How to Quickly Convert Any PDF to Markdown
6/16/25...About 1 min
PDF to Markdown Converter
Overview
MyPDFConverter
is a tool for batch processing PDF files, extracting their content (including tables, images, etc.) and converting them to Markdown files. It supports uploading images to MinIO and automatically replacing image links in Markdown.
Dependencies
- Python 3.x
- docling_core
- docling
- commonutils
- MinIO (optional, for image upload)
Main Features
- Batch process all PDF files in a specified directory
- Automatically extract tables and save as images
- Supports OCR (Optical Character Recognition)
- Generates Markdown files, images can be uploaded to MinIO and links replaced
Code
// ... (code unchanged, see original for details)
Usage
1. Initialization
from pdfconverterv3 import MyPDFConverter
# If you need to upload images to MinIO, pass in a minio_util instance
converter = MyPDFConverter(minio_util=None)
2. Batch Process All PDFs in a Directory
input_dir = "path/to/pdf/files"
output_dir = "path/to/output/markdown"
converter.process_directory(input_dir, output_dir)
input_dir
: Directory containing PDF files to processoutput_dir
: Directory for generated Markdown files and images
3. Process a Single PDF File
from pathlib import Path
pdf_path = Path("example.pdf")
output_dir = Path("output")
converter.process_pdf(pdf_path, output_dir)
4. Parse and Process the Generated Markdown File
md_path = Path("output/example.md")
converter.parse_markdown(md_path)
Advanced Usage
- Supports custom MinIO utility class.
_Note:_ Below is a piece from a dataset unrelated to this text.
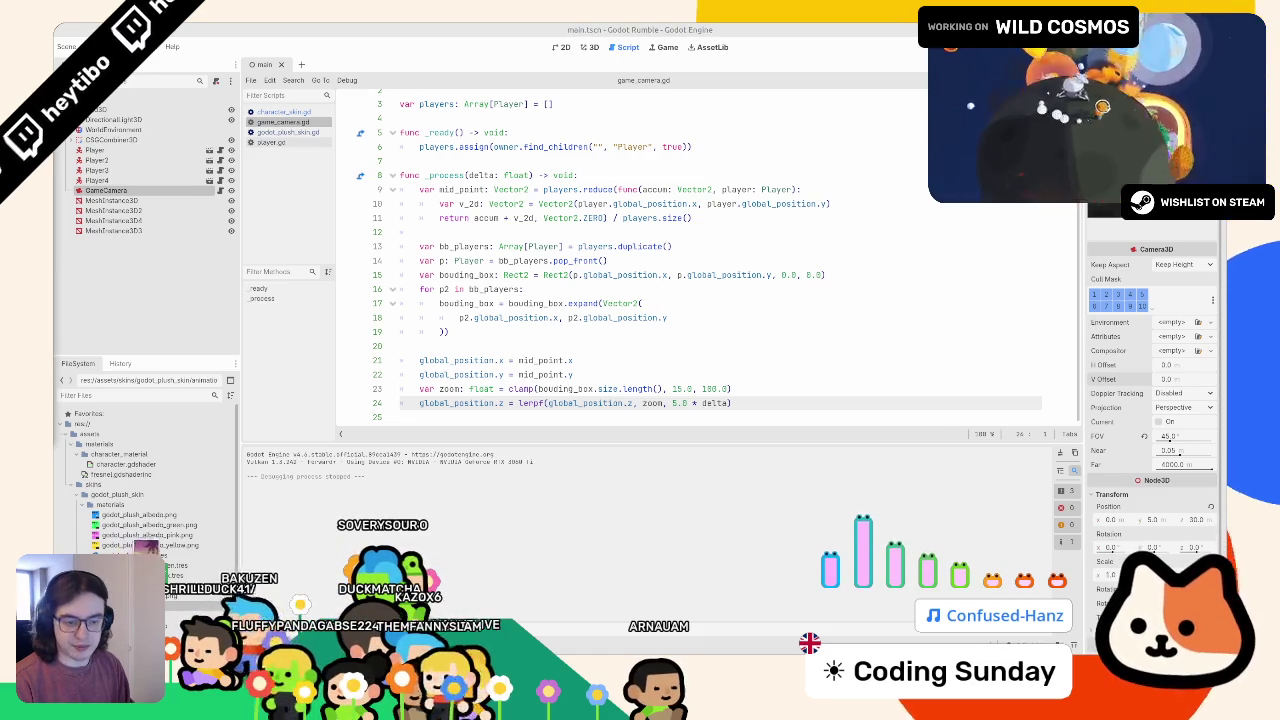
click(591, 47)
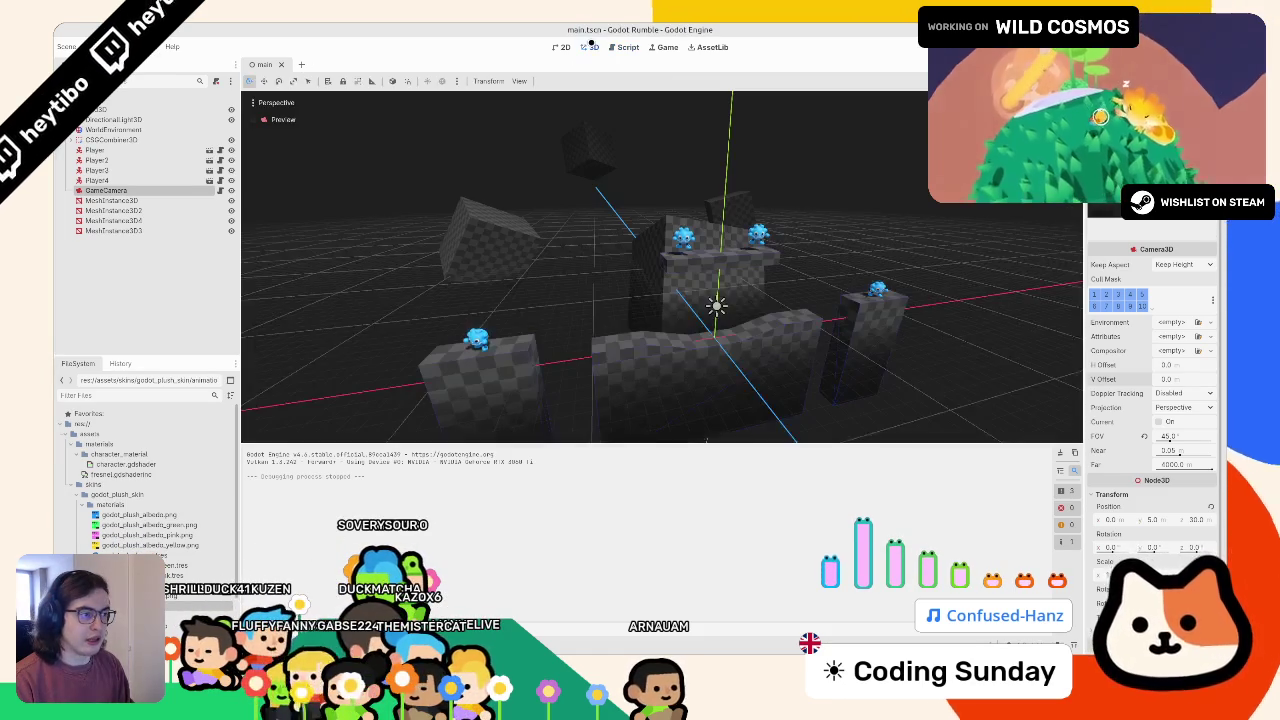
key(F5)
Implement
upload_to_minio(image_path, doc_filename)
to automatically upload images and replace Markdown links with MinIO URLs.
Notes
- Ensure all dependencies are correctly installed.
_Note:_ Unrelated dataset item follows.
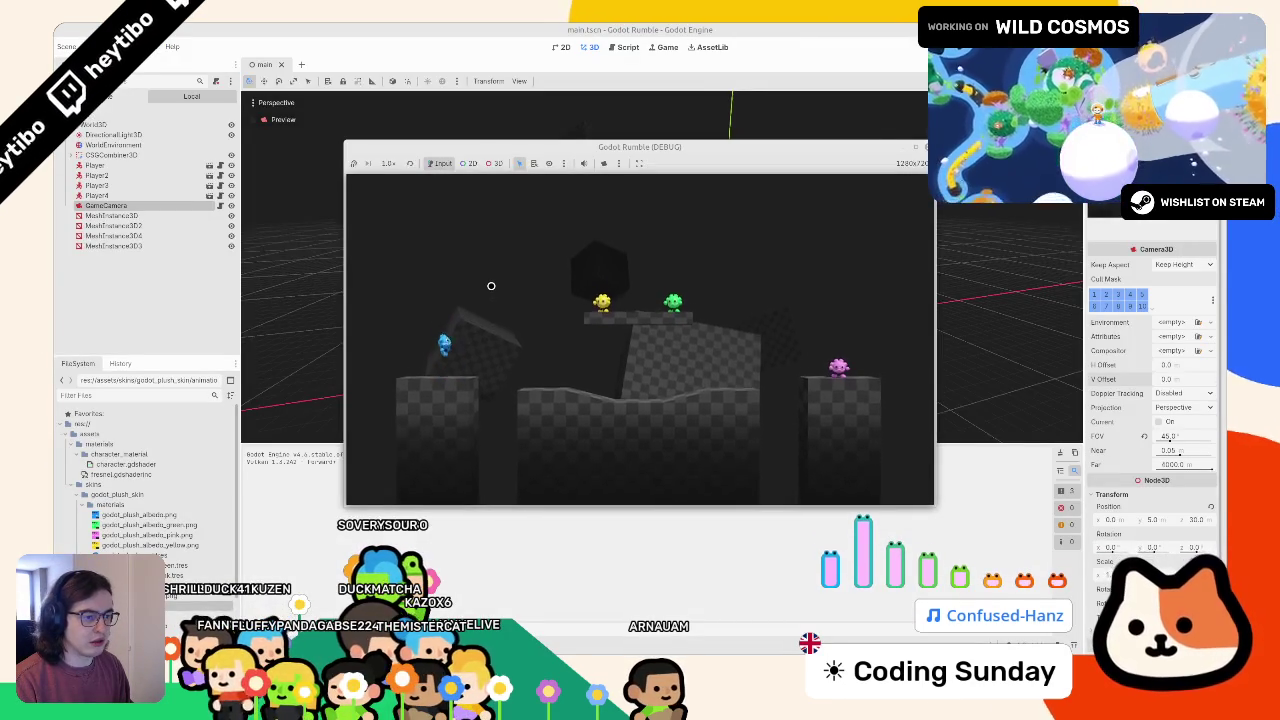
key(F8)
- If an image does not exist or upload fails during processing, there will be log prompts.
- The generated Markdown file will automatically process image links; if MinIO is not configured, image paths will be local.
Example
if __name__ == "__main__":
converter = MyPDFConverter()
converter.process_directory(
"your_pdf_dir",
"your_output_dir"
)
Logging
- Log level is INFO, progress and errors will be output to the console.